→ **課題内容**
下の行のうち「col_1: box collapsed」を含む行から始め、最後の行で終えて、そのまま出力せよ。画像は含めないこと。

───── 元データ ─────

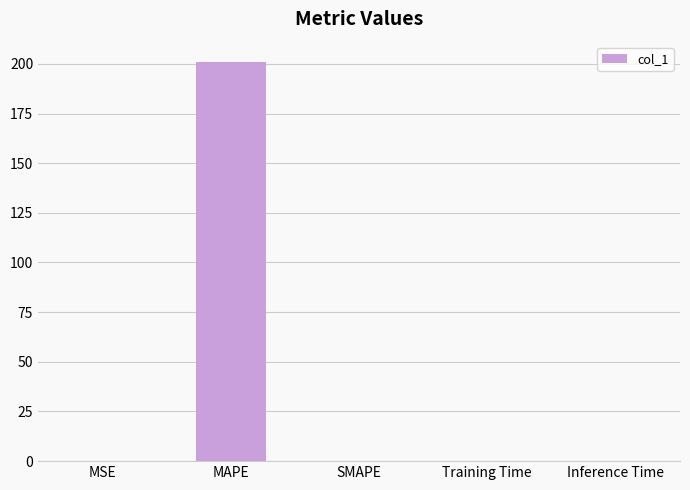

Count the number of categories in the chart.

5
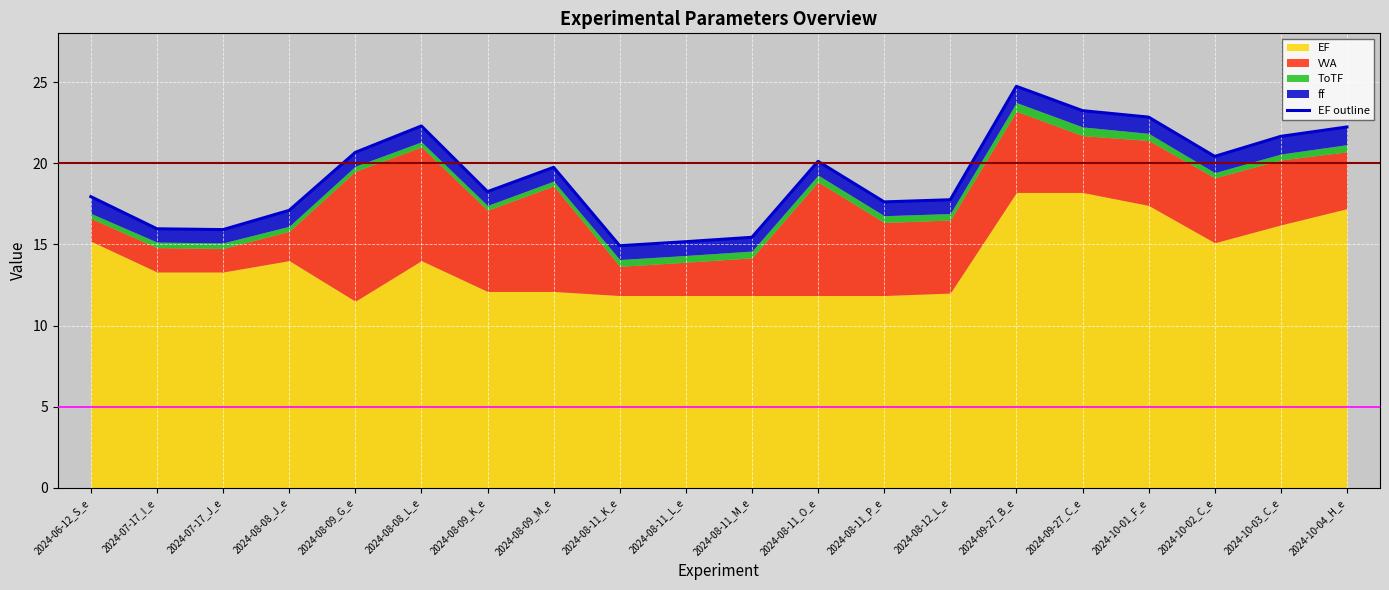

Read the value at 2024-08-12_L_e.

17.7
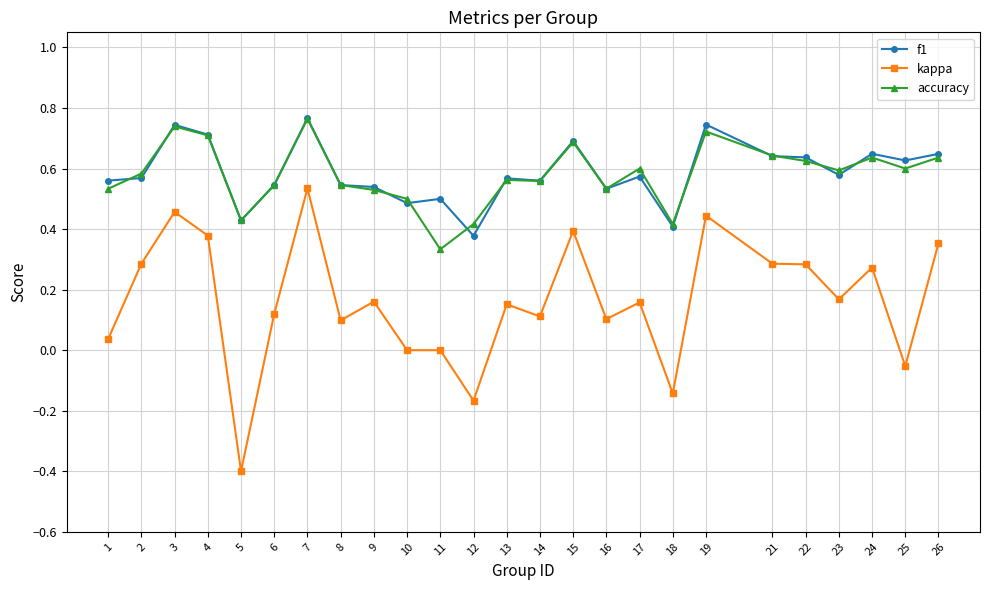

At how many categories does at least one series exceed 0?

25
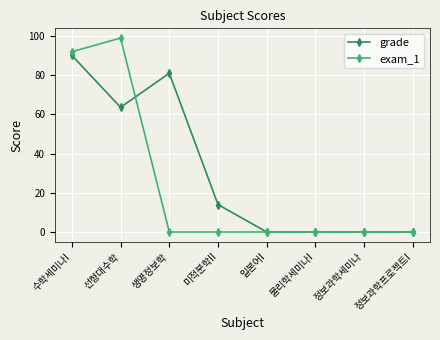

Which series has the widest spread of values?

exam_1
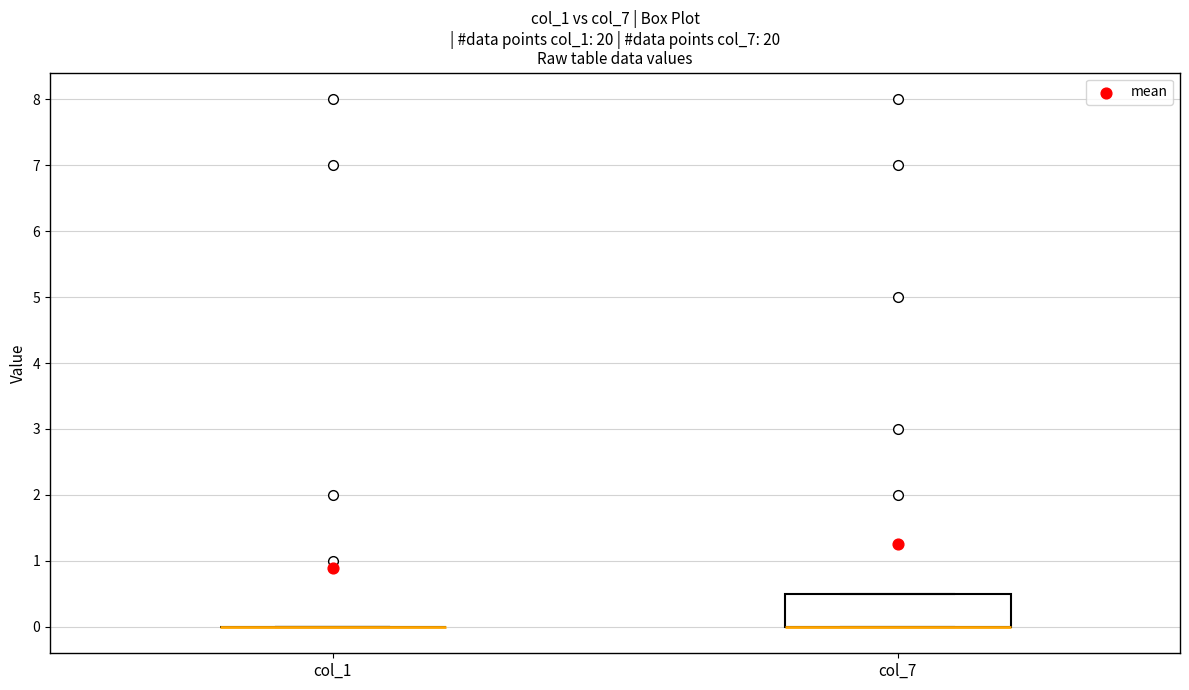

Reading left to right, read every box against the y-axis: the position of its median line, the range the box covers, and the ends of its whiskers. The values are not printed on the chart, so give them approximately, as read against the axis.

col_1: box collapsed to a line at 0.0, whiskers 0.0 to 0.0
col_7: median 0.0 (drawn on the box's lower edge), box 0.0 to 0.5, whiskers 0.0 to 0.5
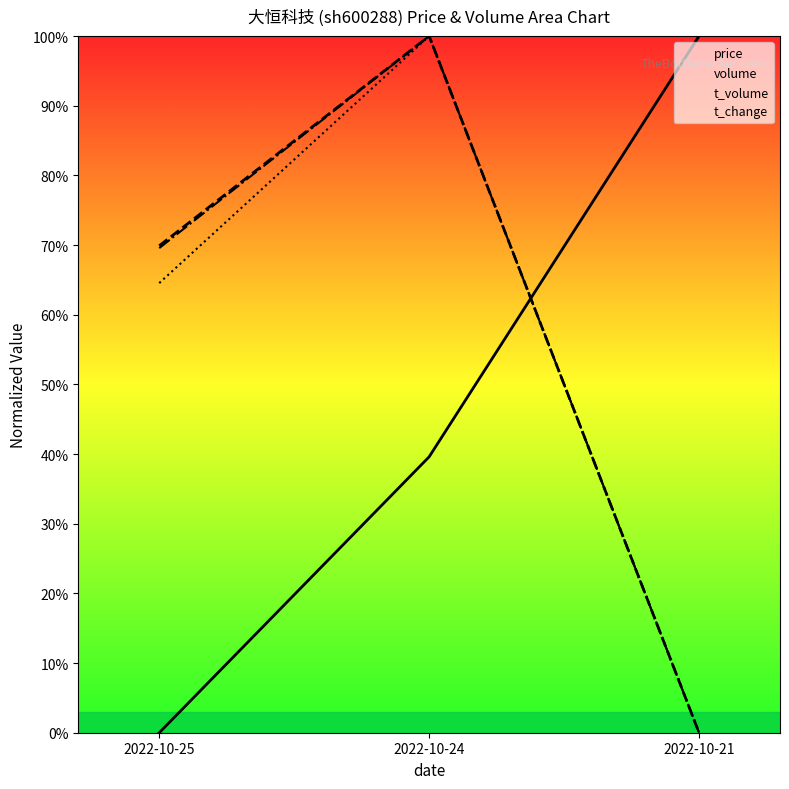

Reading left to right, list all the values displayed in this chart.

price: 0.0	39.6	100.0
volume: 69.9	100.0	0.0
t_volume: 64.5	100.0	0.0
t_change: 69.6	100.0	0.0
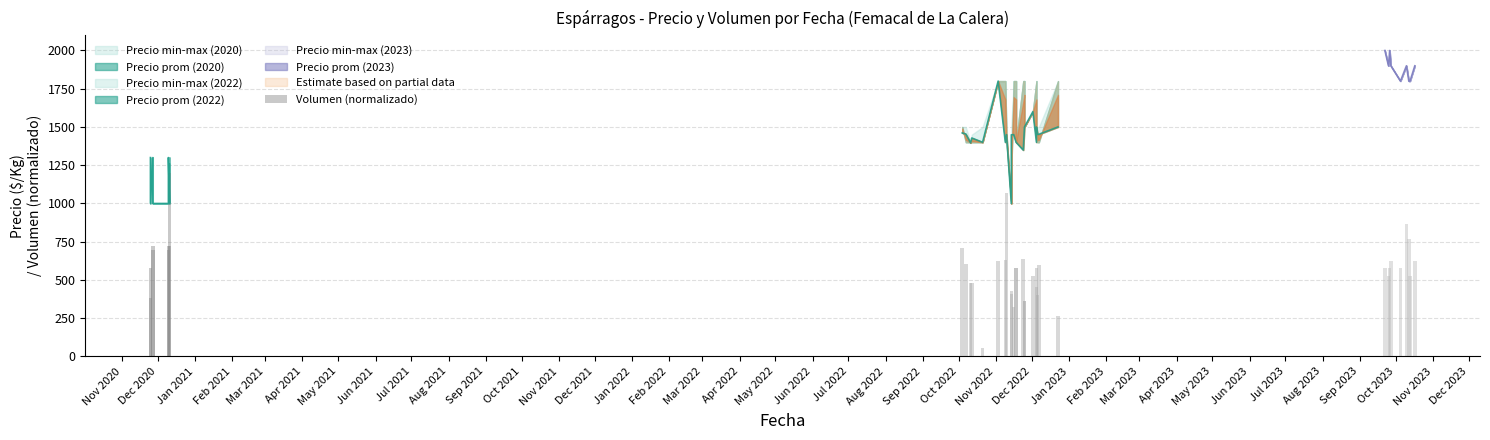

What is the lowest value of the Precio min-max (2023) series?

1800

─────

→ **模範解答**
col_1: box collapsed to a line at 0.0, whiskers 0.0 to 0.0
col_7: median 0.0 (drawn on the box's lower edge), box 0.0 to 0.5, whiskers 0.0 to 0.5

Reading left to right, list all the values displayed in this chart.

price: 0.0	39.6	100.0
volume: 69.9	100.0	0.0
t_volume: 64.5	100.0	0.0
t_change: 69.6	100.0	0.0

What is the lowest value of the Precio min-max (2023) series?

1800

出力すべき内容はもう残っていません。